The heat pump's outdoor unit contains extremely cold fluid that circulates through coils of tubing. As the fluid absorbs heat from the surrounding warmer air, the fluid vaporizes and then compresses, transferring heat from outdoors to indoors. Heat pumps are most efficient in milder climates with subdued temperature swings, but their efficiency in frigid weather is improving. Only on bone-chilling cold days—when the air might be colder than this fluid—or in areas that experience extended periods of subfreezing temperatures might a heat pump not work well or require a boost from fossil fuels.

Air-source heat pumps are one of the most conventional types of heat pumps, along with water-source heat pumps, exhaust-source heat pumps, and arguably the best type: ground-source heat pumps. Ground-source heat pumps use land instead of outdoor air to transfer heat. They're also known as geothermal heat pumps because they run on the geothermal energy in your backyard, and you don't need to live on top of a hot spring or geyser to make this work. Once you dig deep enough underground, the soil stays at a fairly constant temperature year-round (usually between 50 and 60 degrees Fahrenheit, or about nine to 14 degrees Celsius).

You can install plastic pipes that enable heat exchange between the land your residence sits on and your indoor space. In essence, you can transform your property into a thermal battery. When you need heat in the winter, you can move it indoors from land. When you need to cool off in the summer, you can move heat underground from your house. Because of how consistent temperatures remain underground, geothermal heat pumps are the most efficient type of heat pump.

How Government Policy Could Help

Around the world, 180 million heat pumps were used for heating in 2020, with annual growth rates hovering around 10% over the preceding five years.

Nonetheless, heat pumps still only meet 7% of global heating demand, presenting a major growth opportunity for an overlooked technology that can save money and emissions while keeping people comfortable inside their homes, offices, and other indoor spaces.

Government policy could help realize that opportunity. In 2012, 1.7 million heat pumps were installed across the U.S. In 2021, that figure rose to 4 million. Renowned climate activist Bill McKibben recently wrote a blog post called "Heat Pumps for Peace and Freedom," in which he outlined how a rapid expansion of heat pump production could wean the world off of Russian fossil fuels (particularly Europe, which sources about 40% of its natural gas from Russia).

McKibben's idea has gained traction in the White House to the point where according to the Washington Post, the Biden administration is strongly considering invoking the Defense Production Act—the same law used to jumpstart COVID vaccine production—to boost production and reduce global dependence on Russian fossil fuels.

The administration is currently drafting an executive order invoking the Defense Production Act to alleviate shortages of key materials needed for clean energy technology, so it's not much of a stretch to imagine a similar order being drafted for heat pumps.

Other government policies that could help include tax credits, utility rebates, and other subsidies meant to lower costs for both producers and consumers.

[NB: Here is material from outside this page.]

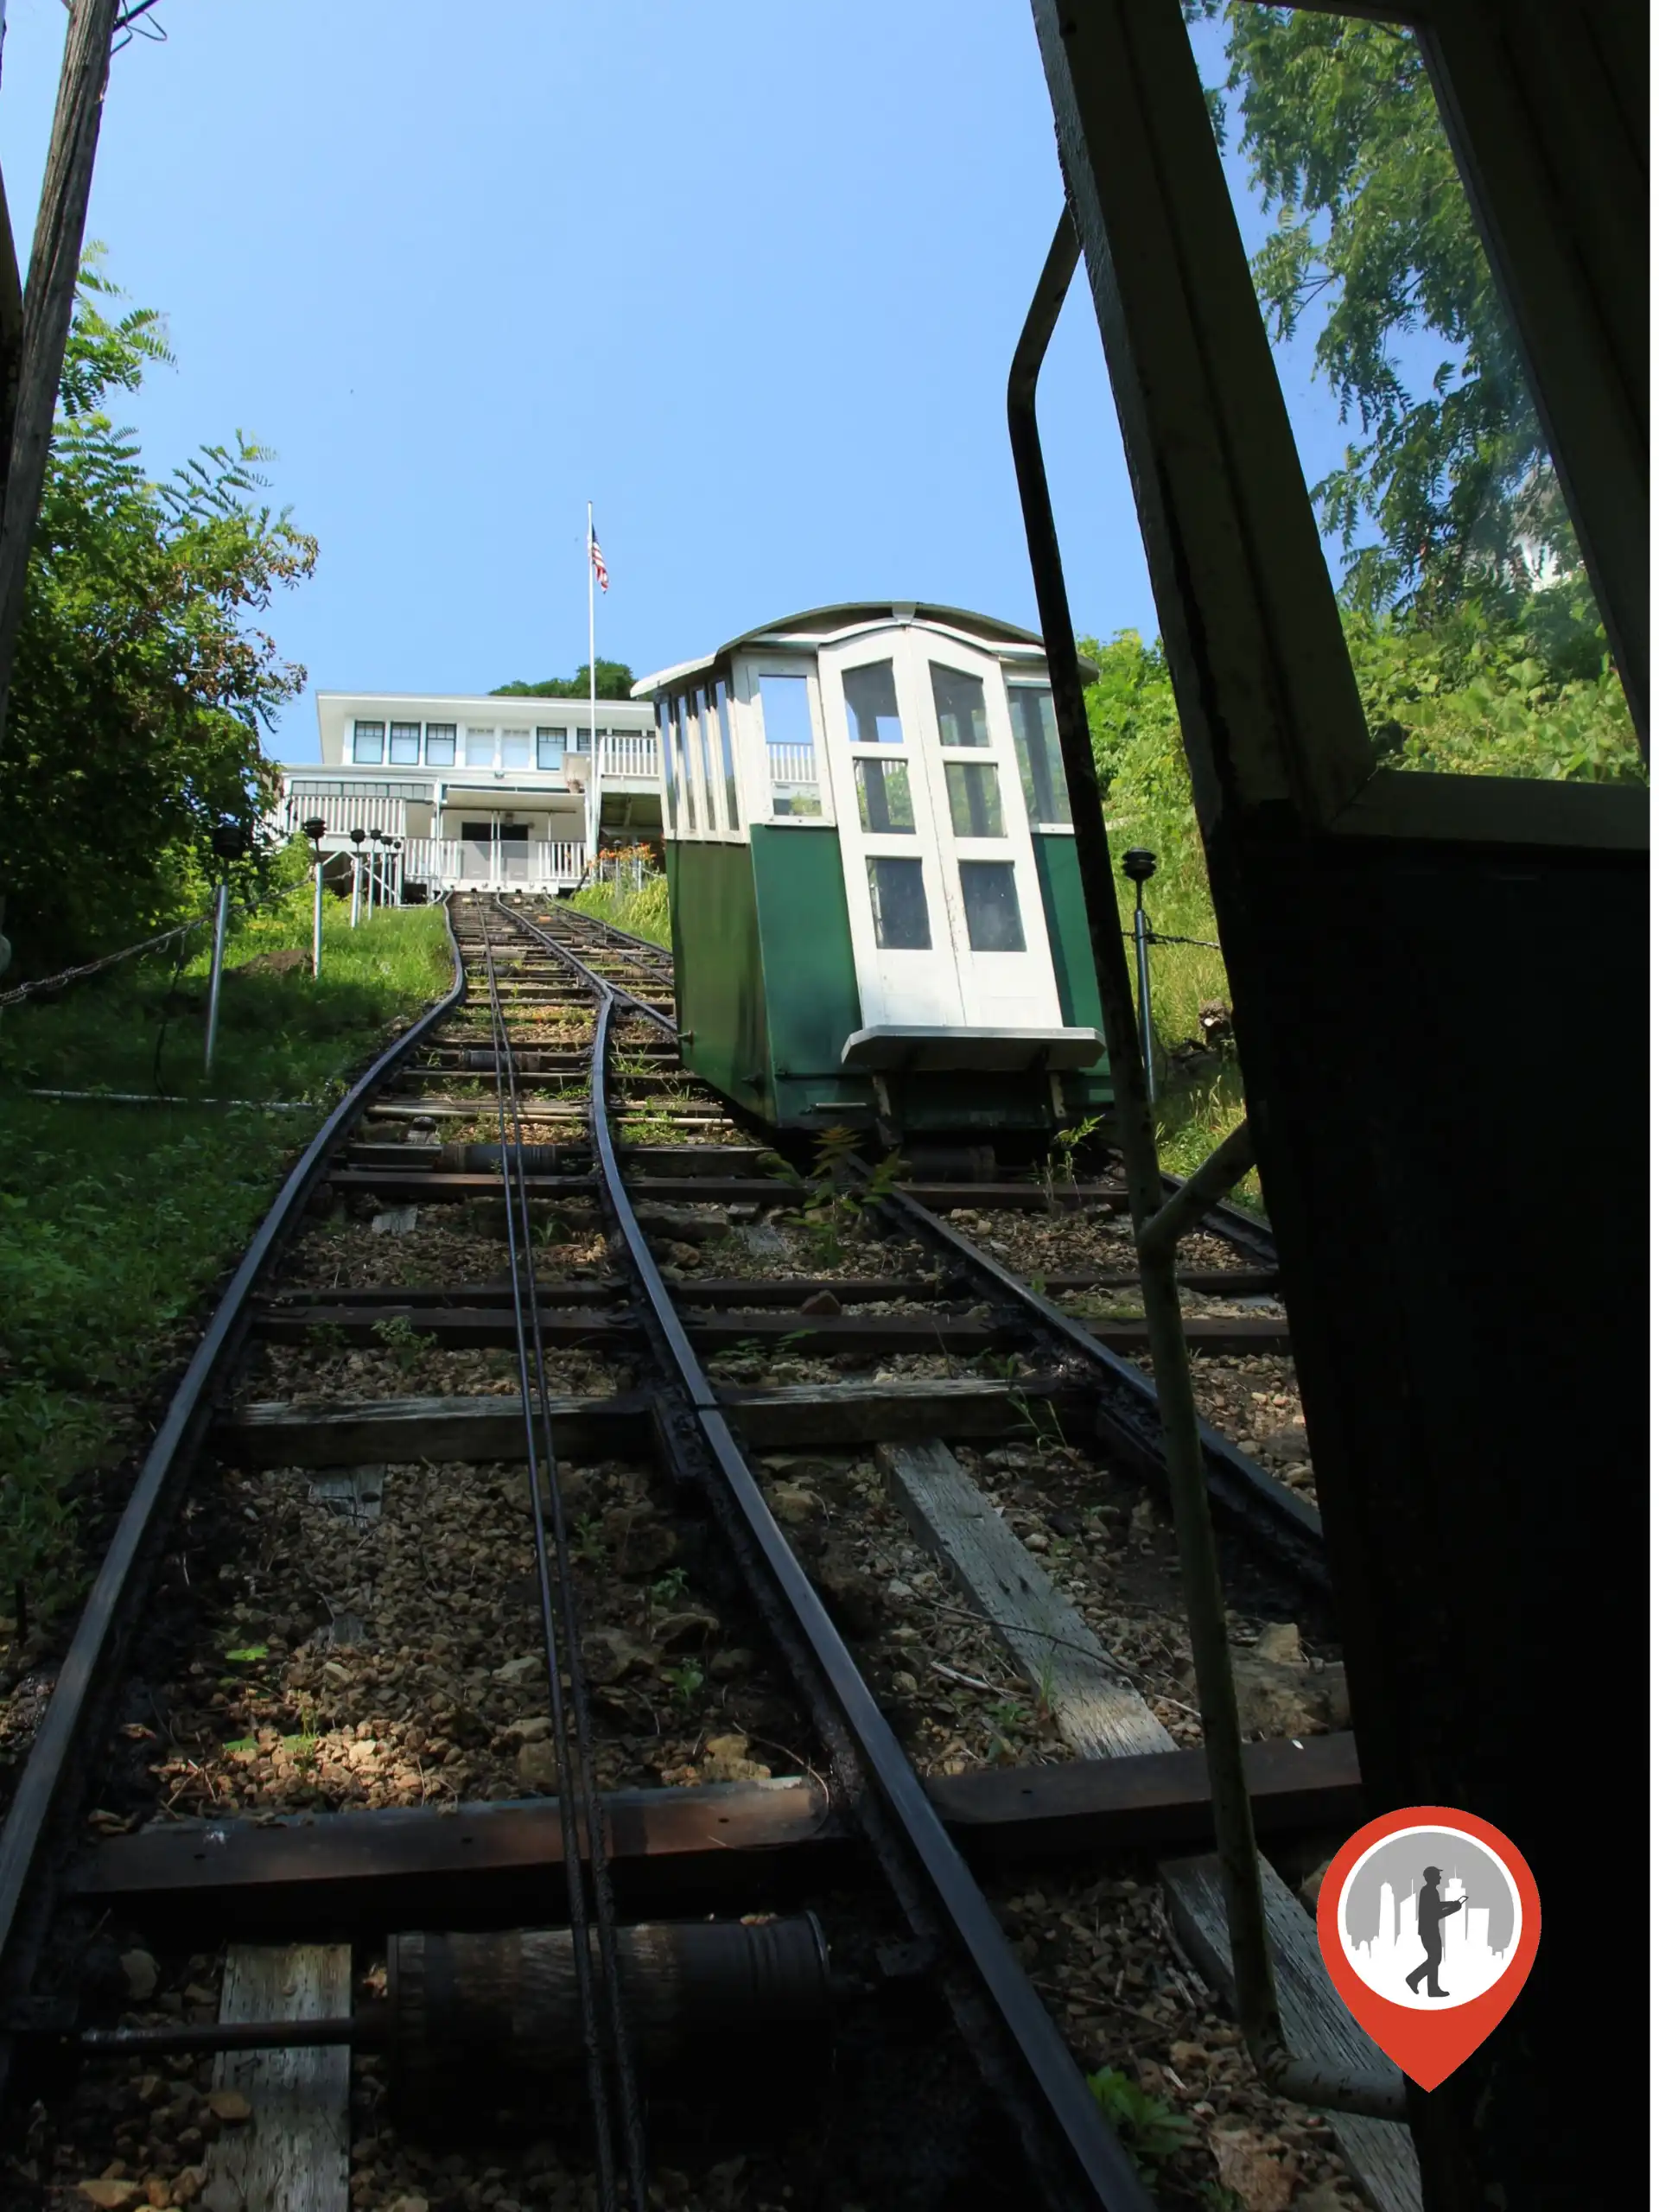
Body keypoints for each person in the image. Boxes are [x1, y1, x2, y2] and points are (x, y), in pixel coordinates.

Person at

Utility rebates are included in the Biden administration's Build Back Better plan, while the U.K. now gives homeowners grants to install heat pumps, and Germany has mandated that every new home heating system must run on 65% renewable energy by 2025. Some Chinese provinces offer financial subsidies for customers who purchase air-source heat pumps.

Likewise, through at least the end of 2022 in the United States, taxpayers can earn a 26% federal tax credit on the installation of geothermal heat pumps. Various analyses indicate that if the U.S. government were to give homeowners rebates (of around $5,000) to install heat pumps, the emissions savings could equate to half the country giving up driving.